A number of companies have begun to measure ‘customer effort’ (CE) – how easy (or difficult) it is for their customers to interact with them. The experience of these firms is that CE is worthwhile, offering a good indicator of customer loyalty. Whilst it should not replace other key measures, such as customer satisfaction and ‘net promoter score’ (NPS), it should be considered alongside them.
Customer effort research has been around since the 1940s but the debate gained momentum following a 2010 article, ‘Stop Trying to Delight Your Customers’, in the Harvard Business Review (HBR). In particular, the HBR paper raised interest in how CE and, in particular, customer effort scores (CES) could be used as an indicator of customer loyalty. The HBR article claimed that 94% of the customers who reported low effort expressed an intention to repurchase and 88% said they would increase their spending. Conversely, 81% of customers who had a hard time solving their problems reported an intention to spread negative word of mouth.
This paper examines how some companies are now using measurement of effort. All the ‘early-adopting’ companies interviewed had tried to see how CE could be used to increase loyalty. Business-to-consumer (B2C) companies simply added effort questions to their existing customer service questionnaires. As business surveys are less frequent and based on smaller samples than B2C, business-to-business (B2B) companies also used complaint tracking.
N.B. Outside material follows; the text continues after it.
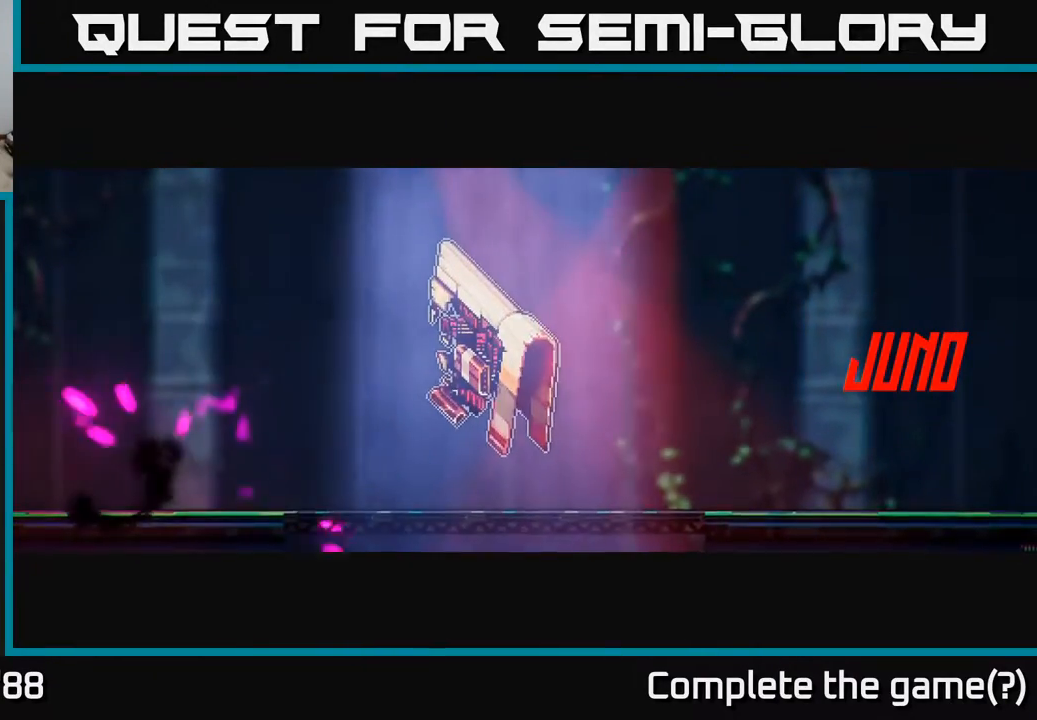
{"buttons": [], "left_stick": "left", "right_stick": "center", "events": []}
For B2C companies, implementation was focused on improving customer services whereas B2B companies had a broader view of making their company easy to do business with. In both, it was felt that using the term ‘easy’ was a lot more intuitive and understandable than ‘effort’, and an approach based on these questions was a good way to capture the voice of the customer.
It’s not a choice between measuring customer satisfaction, NPS or CES – “they all measure different things so the best answer is to measure all of them and then be smart about interpreting the results”.
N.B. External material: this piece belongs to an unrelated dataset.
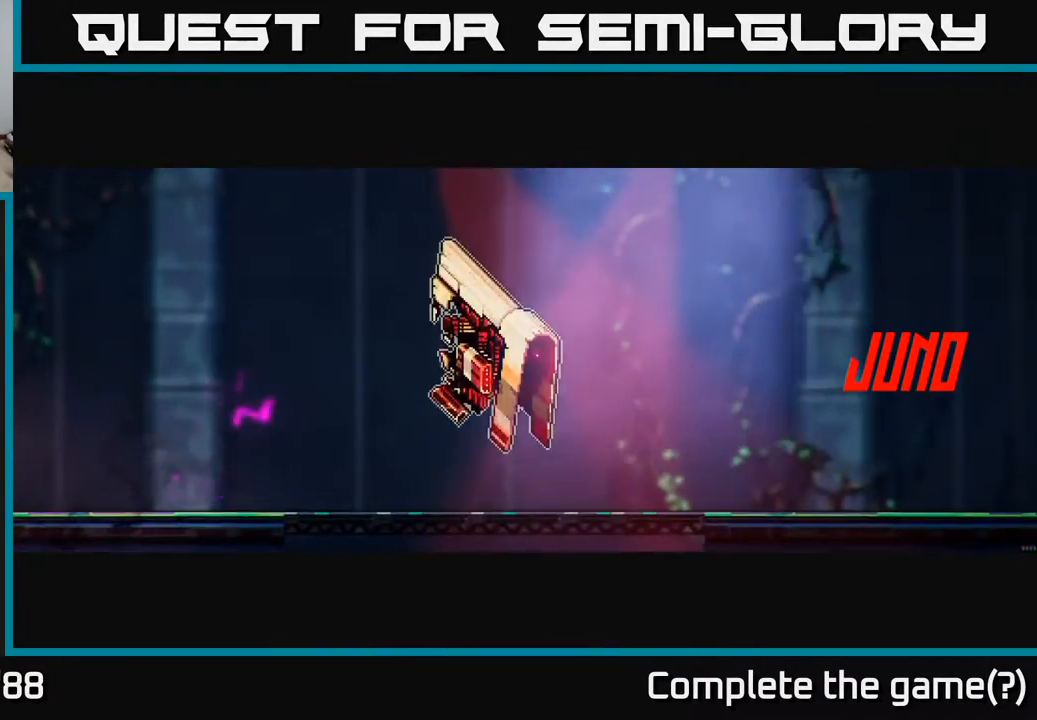
{"buttons": [], "left_stick": "left", "right_stick": "center", "events": [[100, "left_stick", "center"], [250, "left_stick", "left"]]}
A significant advantage of the CES approach is the ability to produce actionable data that can be used to help design customer experiences. Companies use NPS to provide a comparison of their company against others but they saw CES as an approach to drive improvements in services to customers. The B2C companies felt that the effort questions gave them a clear focus on their shortcomings. The B2B companies introduced effort questions as a key part of continuous improvement initiatives, starting in customer services before spreading through the company’s functions.
Effort and loyalty are correlated: it isn’t just hype. The companies that have applied CE are finding it provides them with loyalty data that goes beyond customer intention (which is where NPS works) and into actual customer behaviour.
The B2C companies had data analysis to prove that the CES is a strong indicator of loyalty, particularly where there are high-effort experiences. To quote BT, which has pioneered a customer ‘net easy score’: “The rate of customer loss for the ‘easy’ scores was found to be significantly less than for the others and showed a 40% reduction in their propensity to churn.”
The HBR article suggested that we should ‘stop trying to delight customers’ because ‘customer delight’ may not add a huge amount to loyalty behaviours. This research suggests that the better strategy might be ‘delight your customers, but only where they value it’. This may run as counter-intuitive to many customer service excellence strategies. The challenge now is to identify where customers expect low- or high-effort experiences and deliver against these expectations.
The examples of areas for focus suggested by the original HBR paper, including things like better-trained and more knowledgeable staff, are certainly relevant. However, the advantage of the CE approach is that it is not prescriptive and allows companies to identify and correct the issues that are applicable to them. One size doesn’t fit all in implementing a CE approach. Effort can be used to help identify changes that are required to individual channels, such as the contact centre (including interactive voice response systems) or the website, but can also be used as a company-wide continuous improvement programme.